▶ _Exercise description_
According to the aneurysm flow study, what happens in the ruptured case when the non-Newtonian model is used?

▶ _Text section_
Comparative study of flow fluctuations in ruptured and unruptured intracranial aneurysms: A lattice Boltzmann study

Flow fluctuations have recently emerged as a promising hemodynamic metric for understanding the rupture risk of intracranial aneurysms. Several investigations have reported in the literature corresponding flow instabilities using established computational fluid dynamics tools. In this study, the occurrence of flow fluctuations is investigated using either Newtonian or non-Newtonian fluid models in patient-specific intracranial aneurysms using high-resolution lattice Boltzmann method simulations. Flow instabilities are quantified by computing power spectral density, proper orthogonal decomposition and spectral entropy, and fluctuating kinetic energy of velocity fluctuations. Furthermore, these hemodynamic parameters are compared between the ruptured and unruptured aneurysms. Our simulations reveal that the pulsatile inflow through the neck in a ruptured aneurysm is subject to a hydrodynamic instability leading to high-frequency fluctuations around the rupture position throughout the entire cardiac cycle. At other locations, the flow instability is only observed during the deceleration phase; typically, the fluctuations begin there just after peak systole, gradually decay, and the flow returns to its original, laminar pulsatile state during diastole. In the unruptured aneurysm, there is only minimal difference between Newtonian and non-Newtonian results. In the ruptured case, using the non-Newtonian model leads to a considerable increase of the fluctuations within the aneurysm sac.

[Collected data entries]
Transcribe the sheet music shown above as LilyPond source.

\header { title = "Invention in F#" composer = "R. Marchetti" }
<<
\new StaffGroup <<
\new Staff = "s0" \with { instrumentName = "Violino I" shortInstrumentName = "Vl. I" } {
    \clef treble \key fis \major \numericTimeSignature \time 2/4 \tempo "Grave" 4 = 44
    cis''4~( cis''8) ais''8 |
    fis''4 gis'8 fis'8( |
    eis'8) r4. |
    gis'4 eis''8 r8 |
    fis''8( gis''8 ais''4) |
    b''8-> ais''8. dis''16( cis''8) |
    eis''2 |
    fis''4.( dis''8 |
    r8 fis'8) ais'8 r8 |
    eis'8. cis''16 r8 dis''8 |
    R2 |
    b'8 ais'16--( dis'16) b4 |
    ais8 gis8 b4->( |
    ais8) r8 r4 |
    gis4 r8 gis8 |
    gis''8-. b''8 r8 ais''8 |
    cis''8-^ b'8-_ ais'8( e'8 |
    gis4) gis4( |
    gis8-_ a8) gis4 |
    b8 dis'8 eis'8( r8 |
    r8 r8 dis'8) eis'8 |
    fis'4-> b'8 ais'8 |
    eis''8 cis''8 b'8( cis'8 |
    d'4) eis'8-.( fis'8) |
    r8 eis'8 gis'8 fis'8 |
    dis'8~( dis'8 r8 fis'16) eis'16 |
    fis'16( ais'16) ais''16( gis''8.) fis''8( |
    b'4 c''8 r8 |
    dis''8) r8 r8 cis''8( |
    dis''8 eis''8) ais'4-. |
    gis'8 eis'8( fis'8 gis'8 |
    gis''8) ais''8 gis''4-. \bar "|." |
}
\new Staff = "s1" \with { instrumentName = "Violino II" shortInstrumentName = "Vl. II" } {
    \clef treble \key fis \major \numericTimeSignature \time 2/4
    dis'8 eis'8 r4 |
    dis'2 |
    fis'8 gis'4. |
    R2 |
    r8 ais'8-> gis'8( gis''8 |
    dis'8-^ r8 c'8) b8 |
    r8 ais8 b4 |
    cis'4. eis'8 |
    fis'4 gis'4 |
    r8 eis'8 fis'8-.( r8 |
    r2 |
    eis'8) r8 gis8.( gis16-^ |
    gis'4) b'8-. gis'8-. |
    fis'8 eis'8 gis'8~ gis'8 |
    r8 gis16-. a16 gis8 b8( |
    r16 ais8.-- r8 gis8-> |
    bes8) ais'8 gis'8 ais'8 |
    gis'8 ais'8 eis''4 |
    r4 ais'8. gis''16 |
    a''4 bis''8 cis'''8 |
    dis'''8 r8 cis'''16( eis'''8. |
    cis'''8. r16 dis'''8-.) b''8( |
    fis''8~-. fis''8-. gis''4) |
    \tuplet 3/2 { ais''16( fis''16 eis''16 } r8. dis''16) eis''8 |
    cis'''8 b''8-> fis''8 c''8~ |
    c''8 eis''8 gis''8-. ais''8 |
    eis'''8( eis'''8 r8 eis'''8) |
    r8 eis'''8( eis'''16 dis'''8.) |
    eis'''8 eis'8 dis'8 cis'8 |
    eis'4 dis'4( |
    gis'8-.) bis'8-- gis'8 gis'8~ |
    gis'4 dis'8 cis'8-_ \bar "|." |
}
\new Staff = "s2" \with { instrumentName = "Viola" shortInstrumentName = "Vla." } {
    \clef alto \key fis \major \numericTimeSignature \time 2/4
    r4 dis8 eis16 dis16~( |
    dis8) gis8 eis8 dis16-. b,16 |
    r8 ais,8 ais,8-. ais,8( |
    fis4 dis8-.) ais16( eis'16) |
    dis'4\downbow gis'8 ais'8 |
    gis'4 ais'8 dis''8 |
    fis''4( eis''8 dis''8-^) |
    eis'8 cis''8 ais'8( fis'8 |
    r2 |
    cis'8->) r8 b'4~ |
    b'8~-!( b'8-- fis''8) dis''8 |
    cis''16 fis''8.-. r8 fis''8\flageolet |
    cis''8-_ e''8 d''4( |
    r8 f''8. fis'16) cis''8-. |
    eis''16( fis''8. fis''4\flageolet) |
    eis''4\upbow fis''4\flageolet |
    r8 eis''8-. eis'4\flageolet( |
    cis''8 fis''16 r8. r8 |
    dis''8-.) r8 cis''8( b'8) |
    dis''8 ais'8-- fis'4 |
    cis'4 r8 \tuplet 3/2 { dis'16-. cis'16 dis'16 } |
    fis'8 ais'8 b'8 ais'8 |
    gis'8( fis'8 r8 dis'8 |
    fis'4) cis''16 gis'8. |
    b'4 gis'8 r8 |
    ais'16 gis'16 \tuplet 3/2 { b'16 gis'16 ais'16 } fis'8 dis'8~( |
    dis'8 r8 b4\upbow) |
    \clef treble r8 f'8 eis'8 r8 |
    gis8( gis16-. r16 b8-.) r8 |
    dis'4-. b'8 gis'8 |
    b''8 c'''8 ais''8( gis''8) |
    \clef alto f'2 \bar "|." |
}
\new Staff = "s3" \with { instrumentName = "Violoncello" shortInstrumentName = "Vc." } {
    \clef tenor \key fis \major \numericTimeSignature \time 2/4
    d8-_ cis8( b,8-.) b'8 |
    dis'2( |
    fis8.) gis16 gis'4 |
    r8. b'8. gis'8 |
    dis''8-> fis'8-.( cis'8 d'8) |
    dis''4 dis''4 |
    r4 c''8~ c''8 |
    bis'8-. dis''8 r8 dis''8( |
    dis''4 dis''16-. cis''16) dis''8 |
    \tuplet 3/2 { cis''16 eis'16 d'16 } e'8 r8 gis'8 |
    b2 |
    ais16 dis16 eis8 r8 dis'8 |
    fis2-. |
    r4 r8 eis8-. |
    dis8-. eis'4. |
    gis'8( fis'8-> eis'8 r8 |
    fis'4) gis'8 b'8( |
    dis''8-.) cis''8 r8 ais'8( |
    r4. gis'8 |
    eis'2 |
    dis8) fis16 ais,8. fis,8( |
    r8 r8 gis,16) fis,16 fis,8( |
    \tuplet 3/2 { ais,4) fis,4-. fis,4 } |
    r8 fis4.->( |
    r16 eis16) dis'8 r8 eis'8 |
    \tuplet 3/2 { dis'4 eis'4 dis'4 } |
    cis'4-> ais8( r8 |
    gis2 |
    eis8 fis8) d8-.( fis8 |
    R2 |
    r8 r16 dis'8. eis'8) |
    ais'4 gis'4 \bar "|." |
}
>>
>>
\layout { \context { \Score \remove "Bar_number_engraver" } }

▶ _Written answer_
The fluctuations within the aneurysm sac increase considerably.